#### [What this task involves]
From the listing below, copy each line where "class" occurs.

#### [Task inputs]
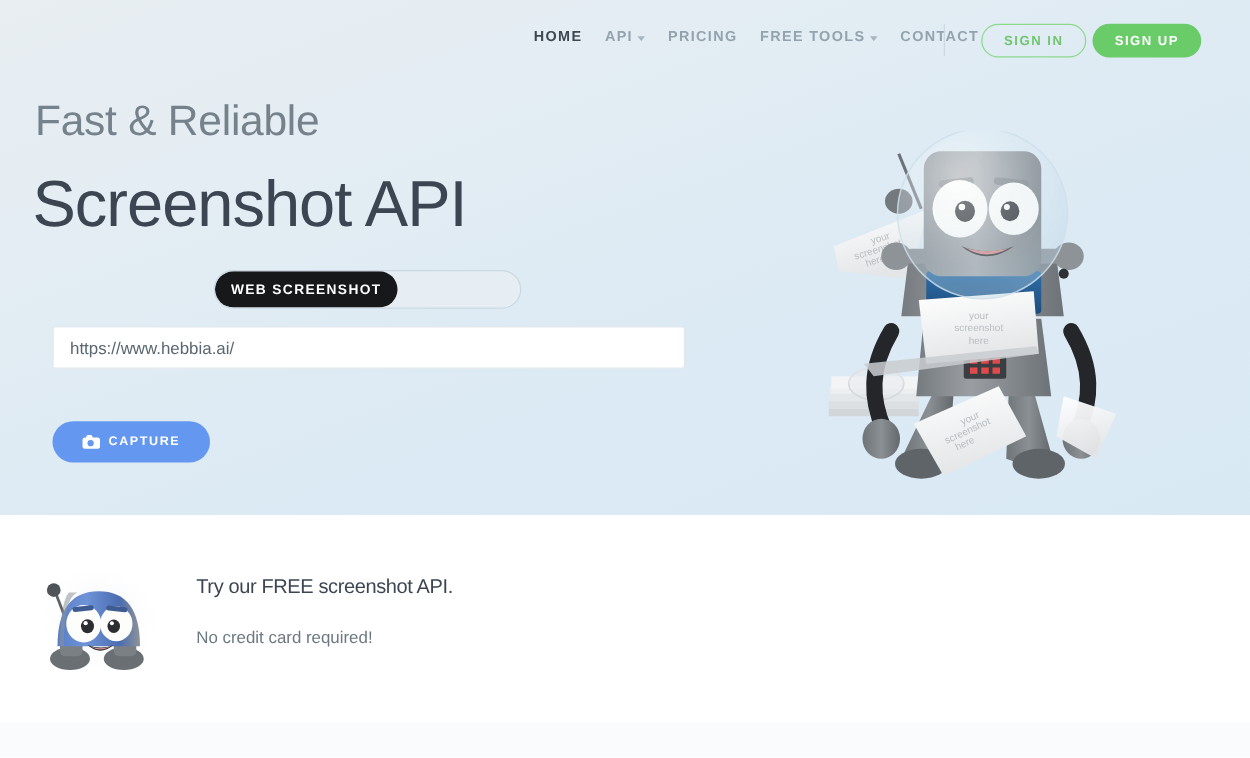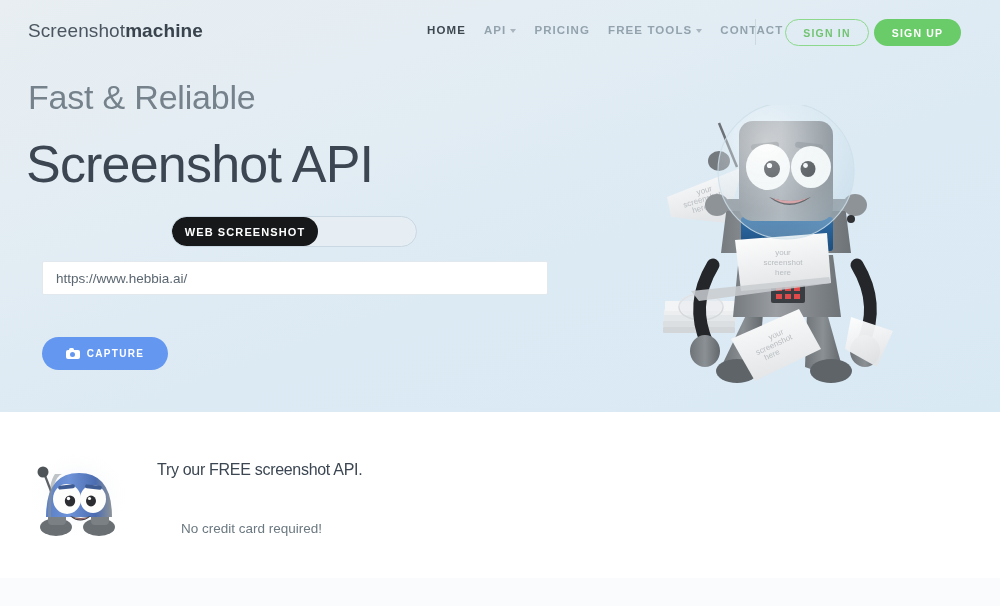--- a/index.html
+++ b/index.html
@@ -191,9 +191,6 @@
   <div class="hero">
 
     <div class="header">
-      <div class="logo">
-        <span class="light">Screenshot</span><span class="bold">machine</span>
-      </div>
 
       <nav class="nav">
         <a href="#" class="active">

#### [Task response]
   <div class="hero">
     <div class="header">
-      <div class="logo">
-        <span class="light">Screenshot</span><span class="bold">machine</span>
       <nav class="nav">
         <a href="#" class="active">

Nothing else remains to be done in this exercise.